_Document extract_

= = =

Neff: In Texas, only gay marriage is til death do they part

Posted on April 28, 2010 
Filed Under 365Gay, News

Spouses can’t always take that bit about “till death do us part” literally.

And judges and lawyers don’t always take that bit about “till death do us part” literally either. Some dedicate their workdays dissolving such vows.

Yet in some states that don’t recognize same-sex marriages, same-sex marriages could last till death do they part.

Oh, these funny times.

A Dallas man, identified only as J.B. in court papers and the press, is trying to divorce a man he married four years ago in Massachusetts and separated from — amicably enough — two years ago.

J.B. was winning his case for divorce before District Judge Tena Callahan, when the Texas Attorney General tried to intervene and stop the process. It seems that because the state of Texas does not recognize same-sex marriages, the court shouldn’t divorce the two men, according to the AG.

Callahan ruled against the AG, which appealed her decision.

“My client is a married man and he needs a divorce. But for the actions of the attorney general, there would already be one less same-sex marriage in Texas,” attorney Jody Scheske told a three-judge appeals court panel in a hearing last week.

Oh, these funny times.

“The parties lack standing to file a divorce because they are not married. If you are not party to a marriage, you cannot file for a divorce,” an assistant Texas solicitor general argued last week before the federal appeals court.

= = =

_Supplied entries_
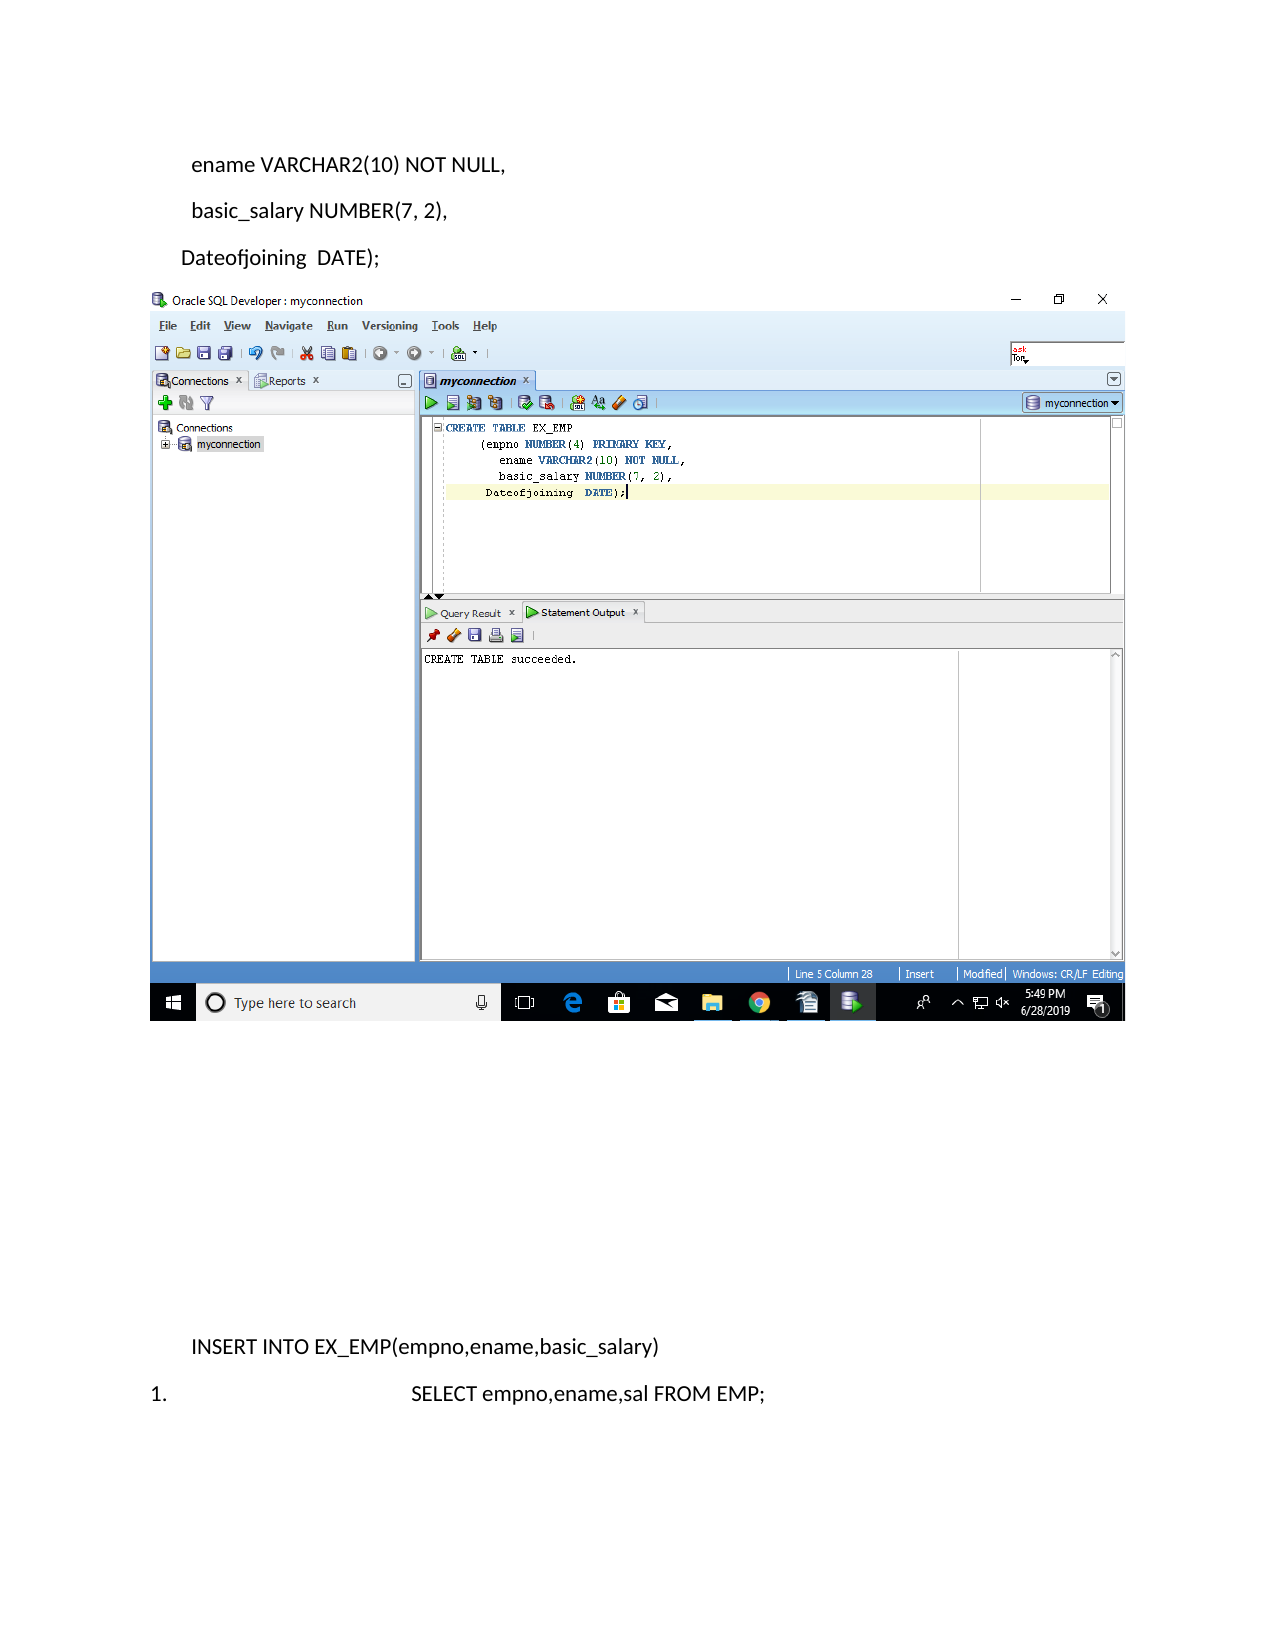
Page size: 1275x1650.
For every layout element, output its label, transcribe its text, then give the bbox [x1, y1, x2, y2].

list Dateofjoining DATE); [150, 243, 1125, 271]
list basic_salary NUMBER(7, 2), [150, 197, 1125, 224]
list INSERT INTO EX_EMP(empno,ename,basic_salary) [150, 1332, 1125, 1360]
list ename VARCHAR2(10) NOT NULL, [150, 150, 1125, 178]
list SELECT empno,ename,sal FROM EMP; [150, 1379, 1125, 1407]
picture [150, 289, 1125, 1021]
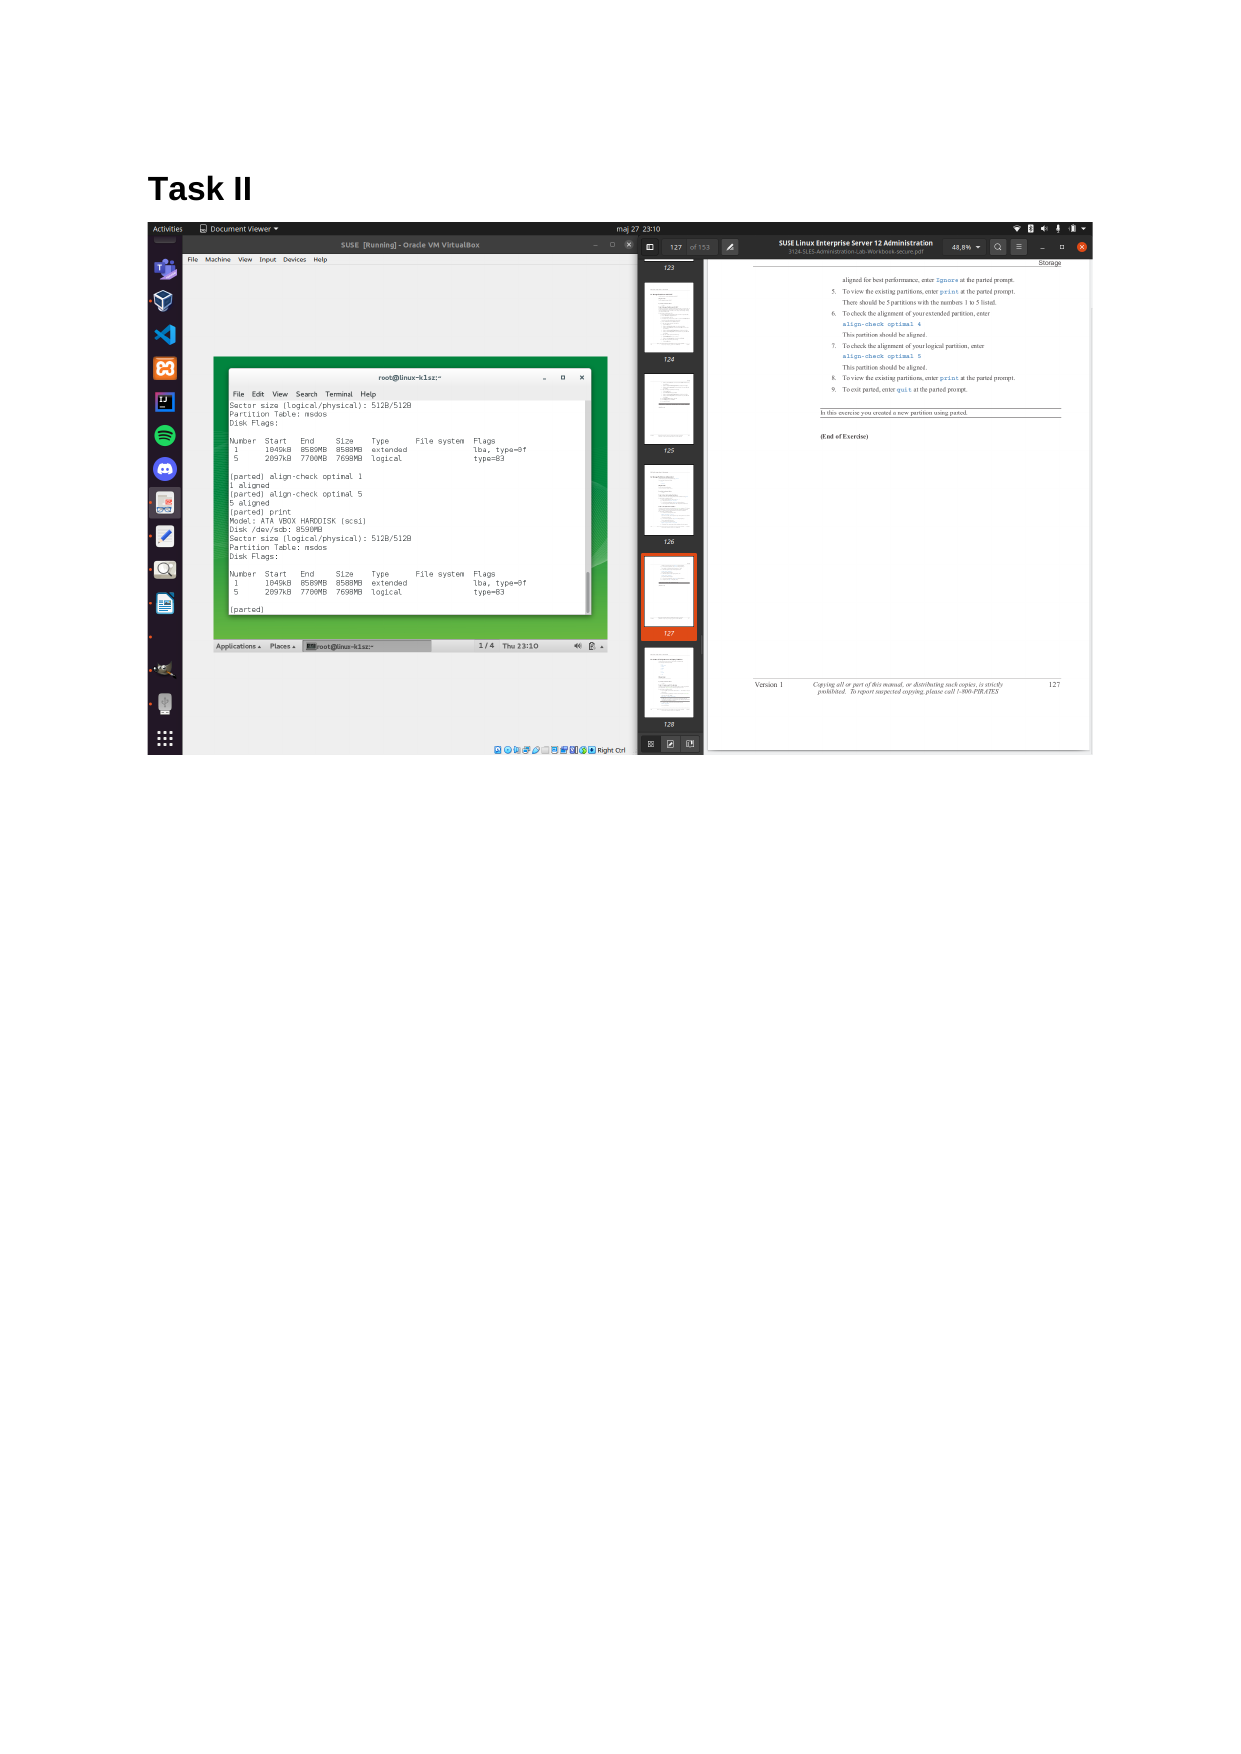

= = =

_Required work_
Extend the column about the Dallas man's attempt to divorce his husband in Texas, beginning right after its final paragraph.

_Reply_
The assistant Texas solicitor general said, the court should “void” the union not divorce the men.

An annulment, then, is Texas’ preferred alternative to a gay couple’s divorce.

Oh, these funny times.

The stakes in this Texas case are considerable, because in finding that she has standing to hear the gay man’s request for a divorce, Callahan also found that Texas’ 2005 constitutional amendment that defines marriage exclusively as a union between a man and a woman violates the right to equal protection and therefore violates the 14th Amendment to the U.S. Constitution.

Had the Texas Attorney General not tried to intervene and block the court from hearing the divorce case, the district court judge might not have deemed the anti-gay amendment unconstitutional. We don’t know really. Callahan might have taken up the constitutional issue, or she simply might have granted the divorce.

Attorneys for J.B. say they didn’t want a constitutional fight or a federal case — just a divorce for their client.

“My client’s very private matter has become a public spectacle,” Scheske told the court last week.

Oh, these funny times.

J.B., seeking to end his marriage, is at the forefront of a legal dispute that could tear down a ban against gay marriage in Texas.

And opponents of gay marriage are worried, which is why the Plano-based right-wing Liberty Institute argued alongside the attorney general against what it called “judicial activism at it’s worst.”

Opposing J.B.’s divorce, Liberty Institute attorney Hiram Sasser said a gay divorce is an attack on same-sex marriage.

Oh, these funny times.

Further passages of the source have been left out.